I am confused about this as well and I don't know that anyone has found any clear root cause. That is, if the code changes between the merged and failing patches were not the cause of the failures, and CI infra didn't change: what caused this to start failing and if it's correct that these tests should have been failing what caused CI to not notice?

No clue. I think the FlaggedRevs fix makes sense either way, but for HtmlPageLinkRendererEndHookHandlerTest we still need to find a proper solution. So far my only idea is to push WIP changes with more and more debug logging to Gerrit and see what happens in CI, because I still haven’t been able to reproduce this locally. (So far I uploaded a revert, just to see if it still fails – it does – but without adding any logging yet. This could also be taken over by someone else on the Wikidata team.)

With some more debug output (see Gerrit change), the cause of the HtmlPageLinkRendererEndHookHandlerTest failures seems to be that the MW_API constant is defined now, and the hook handler skips itself when running in the API. I assume that the MW_API constant was previously not defined; this CentralAuth change, merged December 7th (the first of the two CentralAuth changes listed in T269608#6674229), adds define( 'MW_API', 'TEST' ); to some CentralAuth test, and since PHP constants cannot be undefined once defined, all other tests that happen to run after that test will now think they’re running from the API, with whatever changes that entails.

Possible solutions: make that test not define MW_API, or make our test check the value of the MW_API constant and ignore the value 'TEST'. The former seems nicer, but I think it’s better to at least start with the latter, since I’m not familiar with CentralAuth at all.

(Side note: MediaWiki core’s BotPasswordSessionProviderTest has been defining that constant since this 2015 change; I can only assume that it never broke the Wikibase test because it happened to run after it.)

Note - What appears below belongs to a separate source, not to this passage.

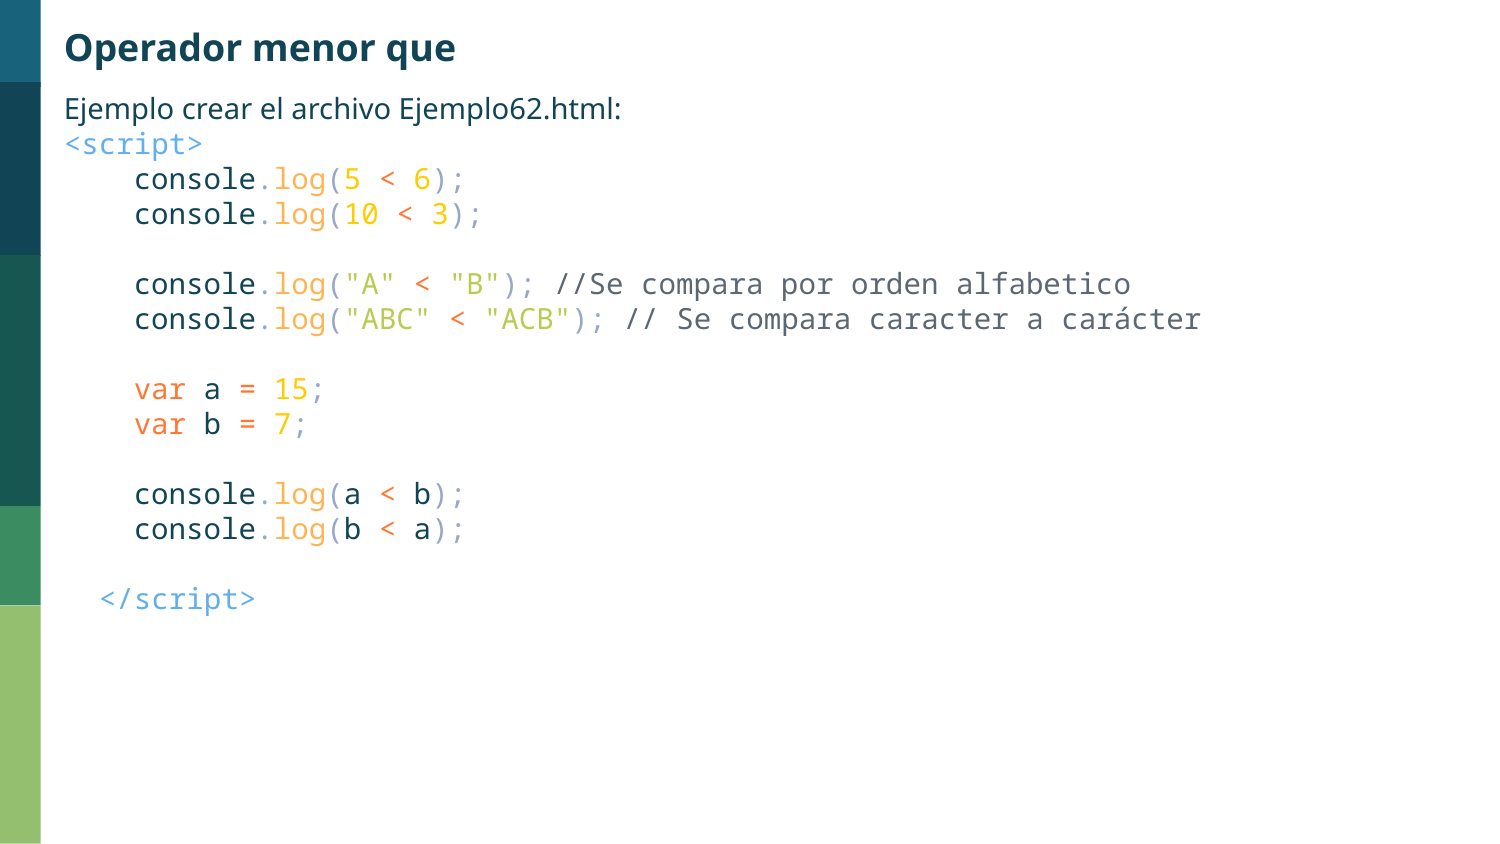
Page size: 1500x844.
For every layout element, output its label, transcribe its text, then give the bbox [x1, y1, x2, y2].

text_box Ejemplo crear el archivo Ejemplo62.html: <script> console.log(5 < 6); console.log(10 < 3); console.log("A" < "B"); //Se compara por orden alfabetico console.log("ABC" < "ACB"); // Se compara caracter a carácter var a = 15; var b = 7; console.log(a < b); console.log(b < a); </script> [48, 75, 1480, 815]
text_box Operador menor que [48, 0, 1131, 94]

Change 650152 had a related patch set uploaded (by Lucas Werkmeister (WMDE); owner: Lucas Werkmeister (WMDE)):
[mediawiki/extensions/Wikibase@master] Fix HtmlPageLinkRendererEndHookHandler and reenable test

https://gerrit.wikimedia.org/r/650152

Change 650152 merged by jenkins-bot:
[mediawiki/extensions/Wikibase@master] Fix HtmlPageLinkRendererEndHookHandler and reenable test

https://gerrit.wikimedia.org/r/650152

@Lucas_Werkmeister_WMDE congratulations on finding MW_API as being the root cause!